The Anglican connection to Jerusalem runs deep and long. The first Anglican Bishop of Jerusalem, Michael Solomon Alexander, was himself a Jewish believer, a former rabbi who came to faith in the Messiah Jesus and was consecrated bishop in 1842. From those earliest days, Anglicanism in the Holy Land was shaped by a conviction that the Church owes an immense spiritual debt to the Jewish people, and that the Gospel of the Messiah was, from the beginning, good news to the Jew first.

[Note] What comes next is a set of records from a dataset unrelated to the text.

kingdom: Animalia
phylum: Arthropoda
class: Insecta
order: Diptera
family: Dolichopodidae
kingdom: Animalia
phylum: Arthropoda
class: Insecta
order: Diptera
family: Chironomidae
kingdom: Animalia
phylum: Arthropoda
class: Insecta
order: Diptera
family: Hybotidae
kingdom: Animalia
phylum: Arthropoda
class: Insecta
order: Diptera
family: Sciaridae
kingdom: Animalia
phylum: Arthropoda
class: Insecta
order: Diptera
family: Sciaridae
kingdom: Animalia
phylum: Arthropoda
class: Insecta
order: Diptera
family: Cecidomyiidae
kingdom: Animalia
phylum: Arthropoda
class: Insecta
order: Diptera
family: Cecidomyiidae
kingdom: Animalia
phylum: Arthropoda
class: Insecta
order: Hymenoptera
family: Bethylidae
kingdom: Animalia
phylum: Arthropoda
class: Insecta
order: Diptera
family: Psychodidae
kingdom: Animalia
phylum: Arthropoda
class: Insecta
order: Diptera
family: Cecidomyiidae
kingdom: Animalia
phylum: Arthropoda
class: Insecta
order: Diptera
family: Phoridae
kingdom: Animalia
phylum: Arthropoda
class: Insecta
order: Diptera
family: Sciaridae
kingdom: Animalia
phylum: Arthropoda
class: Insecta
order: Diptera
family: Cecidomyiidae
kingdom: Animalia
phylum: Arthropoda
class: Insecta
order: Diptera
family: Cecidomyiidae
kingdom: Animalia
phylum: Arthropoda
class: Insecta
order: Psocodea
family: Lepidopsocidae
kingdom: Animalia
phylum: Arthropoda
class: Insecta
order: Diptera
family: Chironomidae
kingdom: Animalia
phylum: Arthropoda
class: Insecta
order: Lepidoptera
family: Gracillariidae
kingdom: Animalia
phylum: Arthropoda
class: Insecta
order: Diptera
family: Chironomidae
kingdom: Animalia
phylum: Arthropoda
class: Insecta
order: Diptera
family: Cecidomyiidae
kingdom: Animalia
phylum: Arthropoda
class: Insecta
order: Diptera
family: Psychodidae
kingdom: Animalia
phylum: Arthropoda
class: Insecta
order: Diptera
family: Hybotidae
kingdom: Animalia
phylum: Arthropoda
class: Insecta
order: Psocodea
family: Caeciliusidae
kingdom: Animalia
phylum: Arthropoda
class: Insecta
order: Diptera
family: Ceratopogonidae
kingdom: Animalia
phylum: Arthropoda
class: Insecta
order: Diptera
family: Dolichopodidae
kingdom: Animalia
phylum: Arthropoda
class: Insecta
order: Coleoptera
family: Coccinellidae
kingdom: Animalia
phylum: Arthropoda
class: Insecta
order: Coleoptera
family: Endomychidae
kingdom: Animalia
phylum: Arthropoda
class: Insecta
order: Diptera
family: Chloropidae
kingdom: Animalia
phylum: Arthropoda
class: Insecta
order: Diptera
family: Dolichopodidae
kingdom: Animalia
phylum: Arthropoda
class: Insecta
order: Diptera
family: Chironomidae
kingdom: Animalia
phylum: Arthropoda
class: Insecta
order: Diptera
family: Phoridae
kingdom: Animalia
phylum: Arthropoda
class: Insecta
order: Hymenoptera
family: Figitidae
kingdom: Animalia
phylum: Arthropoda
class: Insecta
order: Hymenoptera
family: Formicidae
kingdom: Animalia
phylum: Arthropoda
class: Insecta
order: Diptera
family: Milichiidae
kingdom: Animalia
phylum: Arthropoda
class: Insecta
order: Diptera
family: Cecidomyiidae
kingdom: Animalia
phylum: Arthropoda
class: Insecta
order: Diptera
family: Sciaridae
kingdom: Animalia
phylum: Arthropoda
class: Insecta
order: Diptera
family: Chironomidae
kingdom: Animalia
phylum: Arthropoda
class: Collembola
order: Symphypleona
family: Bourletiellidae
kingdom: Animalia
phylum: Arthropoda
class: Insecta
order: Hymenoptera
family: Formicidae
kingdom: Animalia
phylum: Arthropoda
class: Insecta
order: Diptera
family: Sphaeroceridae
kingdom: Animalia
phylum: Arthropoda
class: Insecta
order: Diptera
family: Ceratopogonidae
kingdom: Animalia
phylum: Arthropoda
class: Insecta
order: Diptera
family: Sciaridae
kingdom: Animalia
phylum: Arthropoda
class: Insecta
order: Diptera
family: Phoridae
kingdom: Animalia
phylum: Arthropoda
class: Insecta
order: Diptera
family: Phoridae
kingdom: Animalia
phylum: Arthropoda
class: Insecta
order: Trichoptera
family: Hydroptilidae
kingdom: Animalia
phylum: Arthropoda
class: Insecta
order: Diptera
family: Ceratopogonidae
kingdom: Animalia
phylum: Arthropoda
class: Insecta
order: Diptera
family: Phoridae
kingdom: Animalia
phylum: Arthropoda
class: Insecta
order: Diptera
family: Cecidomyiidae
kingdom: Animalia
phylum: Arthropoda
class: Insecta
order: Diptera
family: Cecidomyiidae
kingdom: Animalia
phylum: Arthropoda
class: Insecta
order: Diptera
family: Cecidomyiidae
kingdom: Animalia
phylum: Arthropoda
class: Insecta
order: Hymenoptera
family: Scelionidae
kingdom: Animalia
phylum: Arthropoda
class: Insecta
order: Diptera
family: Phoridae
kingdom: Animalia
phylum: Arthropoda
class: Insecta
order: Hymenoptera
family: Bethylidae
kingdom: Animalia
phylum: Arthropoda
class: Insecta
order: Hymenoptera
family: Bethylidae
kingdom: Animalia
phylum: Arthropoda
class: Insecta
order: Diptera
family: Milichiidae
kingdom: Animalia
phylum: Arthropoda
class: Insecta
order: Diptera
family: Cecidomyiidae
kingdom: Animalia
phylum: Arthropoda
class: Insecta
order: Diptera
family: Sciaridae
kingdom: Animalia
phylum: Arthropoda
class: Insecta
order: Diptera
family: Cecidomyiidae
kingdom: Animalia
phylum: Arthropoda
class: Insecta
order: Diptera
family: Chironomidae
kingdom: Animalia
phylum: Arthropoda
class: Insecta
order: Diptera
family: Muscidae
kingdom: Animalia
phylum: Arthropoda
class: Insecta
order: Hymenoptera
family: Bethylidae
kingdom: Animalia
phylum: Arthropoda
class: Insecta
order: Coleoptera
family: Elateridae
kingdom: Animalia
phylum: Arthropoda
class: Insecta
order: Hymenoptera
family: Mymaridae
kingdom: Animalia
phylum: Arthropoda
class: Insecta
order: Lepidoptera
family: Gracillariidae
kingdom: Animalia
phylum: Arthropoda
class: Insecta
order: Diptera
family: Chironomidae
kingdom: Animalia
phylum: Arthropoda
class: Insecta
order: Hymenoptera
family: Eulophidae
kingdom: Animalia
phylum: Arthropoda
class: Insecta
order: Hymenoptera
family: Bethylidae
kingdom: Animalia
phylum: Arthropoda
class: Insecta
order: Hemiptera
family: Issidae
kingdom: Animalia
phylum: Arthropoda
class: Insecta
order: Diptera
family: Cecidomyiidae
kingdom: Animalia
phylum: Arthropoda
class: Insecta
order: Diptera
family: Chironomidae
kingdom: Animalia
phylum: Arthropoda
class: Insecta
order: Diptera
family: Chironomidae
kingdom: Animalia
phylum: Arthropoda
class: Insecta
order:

Today, Christ Church continues that witness and even in wartime, even with reduced numbers and heightened security, Christ Church was open and faithful this Holy Week. I am honored to call it a sister congregation and a partner in the Gospel.
A Word on Antisemitism
I cannot write about Jerusalem without addressing what I observed and what I believe the Church must say plainly: antisemitism is a sin, and it has no place among the people of God.
The current conflict has, in many parts of the world, stirred up a deeply troubling resurgence of hatred toward Jewish people. I have previously visited Israel in the aftermath of the October 7, 2023 massacre, meeting Jewish families who had lost loved ones, Palestinian Christians navigating an impossibly painful situation, and communities living under the shadow of violence. What I saw then and what I see now is that the hatred directed at Jewish people is not merely political. It is spiritual in its origins and demonic in its expression.
Christians must be clear. We worship a Jewish Messiah. Our Scriptures were given through the Jewish people. To hate the Jewish people is to be at war with the purposes of God. I call on every Christian, every congregation, and every leader across our Province and beyond: stand against antisemitism without equivocation. Name it. Reject it. And pray, as we are called to pray, for the peace of Jerusalem (Psalm 122:6).
Why It Matters to Stand on the Ground
Some people might wonder if it was really necessary to go to Jerusalem to preach during Holy Week. Could I preach from home?
Of course I could. The Gospel does not require geography. The crucifixion and resurrection of the Lord Jesus Christ are true whether they are proclaimed from Jerusalem or from New Jersey.
And yet.
When you stand on the Mount of Olives and look across the Kidron Valley toward the Old City, you are standing where our Lord stood as He wept over Jerusalem. When you step into the Garden of Gethsemane and see olive trees that were already ancient when He knelt among them, you feel the reality of the Holy Week press in on you differently. These are not merely symbolic sites. They are places where God, in the flesh, was present. Where He bled. Where He was arrested. Where He was buried. Where He rose.
The Holy Week gospels are not a collection of ideas. They are the account of things that happened, in real places, at real times, in the real city of Jerusalem. We should visit those places. We should stand on that ground. We should pray the ancient collects of our tradition on the very streets where the events they commemorate took place.
And when the world says it is too dangerous, too complicated, too political, we should go anyway. Because that is where the story happened. And that is where the Church belongs.
You can watch the Holy Week video series on the Christ Church Jerusalem You Tube channel. I am grateful to all who joined me on this journey, and to the faithful congregation of Christ Church Jerusalem for their welcome and their witness.
He is risen. He is risen indeed. Alleluia.